If you know the area and the sensor provided the pressure, you could calculate the height of the water (I think that's the equation Pressure=gravity * height). It would require a pressure sensor at the bottom of the tube.
That's not the correct formula. Look at the dimensions
Pressure has units lbs/square inch (PSI)
Gravity has dimensions feet/second/second
and Height has units ft
So gravity x height has units feet x feet/second/second or square feet/second/second.
The relation is 1 foot of water is .433 PSI or 1 PSI = 2.31 ft of water
You can derive this by considering that 1 cubic foot of water weights about 62.4 pounds, so if we divide length and width by 12 to get inches, then a stack of water 1' high and 1" squared at the bottom weights 62.4/12/12 = .433 lbs/sq inch.
Anything seems possible when you don't know what you're talking about.
LOL, wasn't taking a math test or trying to solve the problem...just making a casual suggestion.
To test it, stand the 4" pipe you have on a piece of smooth waste board or shingle or plate and apply enough hot glue to prevent the joint from leaking.
Drop the sensor down to the bottom of the pipe.
Pour a quart of water into the top of the pipe; take a reading from the sensor; use a yardstick to "dip" the water in the pipe.
I am an optimist and so will put together part of my testing environment that I have been accumulating stuff for. In the next few days I will be receiving a piece of 1" clear PVC, for all the testing I will be doing a dipstick will not due.
This image will give you an idea of what I am intending to initially construct. In the future all inputs and outputs of the tank will be simulated.
If it is determined that the Measuring Stack is no longer needed then in my testing environment the Measuring Stack will represent the Tank. 🙂
Also in the final outdoors implementation the 1" clear PVC will be incorporated for simple visual determination of water level. Yes of course, it will need to be appropriately covered, with a removable cover, to keep light out and so keep algae out.
I understand that, but I wanted to point out that it isn't the right formula. I also wanted to show what is the right relationship and illustrate how it is derived to help with later calculations.
I'm not grading you and there will be no pop-quiz as you leave 🙂
Anything seems possible when you don't know what you're talking about.
Note the small metal cage used to keep the gauge upright, but off the bottom where bits of debris could effect the reading as show in the article.
I did not notice this so thanks for point out!
I am an optimist and so will put together part of my testing environment that I have been accumulating stuff for. In the next few days I will be receiving a piece of 1" clear PVC, for all the testing I will be doing a dipstick will not due.
This image will give you an idea of what I am intending to initially construct. In the future all inputs and outputs of the tank will be simulated.
That looks like the perfect testing setup !
Anything seems possible when you don't know what you're talking about.

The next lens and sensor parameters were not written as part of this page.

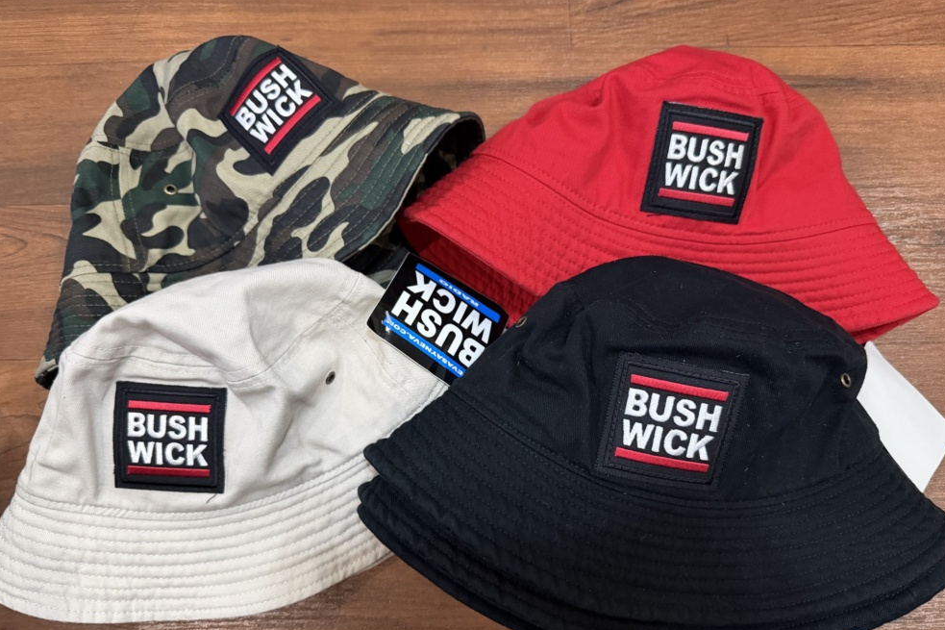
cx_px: 474
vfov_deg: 49.4
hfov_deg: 69.4
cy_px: 364
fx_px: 682
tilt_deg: -79.1
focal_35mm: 26
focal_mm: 6.76
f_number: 1.78
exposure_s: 1/40
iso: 800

My apologies if this is off track or has already been discussed (I haven't read this entire thread), but just looking at the above statement - could you use the calculation for a Water Column to determine the amount of water? If you know the area and the sensor provided the pressure, you could calculate the height of the water (I think that's the equation Pressure=gravity * height). It would require a pressure sensor at the bottom of the tube.
No apologies needed for not reading this entire thread, for sure I would not do especially since lots of time it is all over the place. Hopefully we get things to the point where the last few pages, or better single page, covers everything in great detail.
I believe somewhere in the back of my mind I remember seeing and planning to use the Water Column calculation you suggested. Thank You!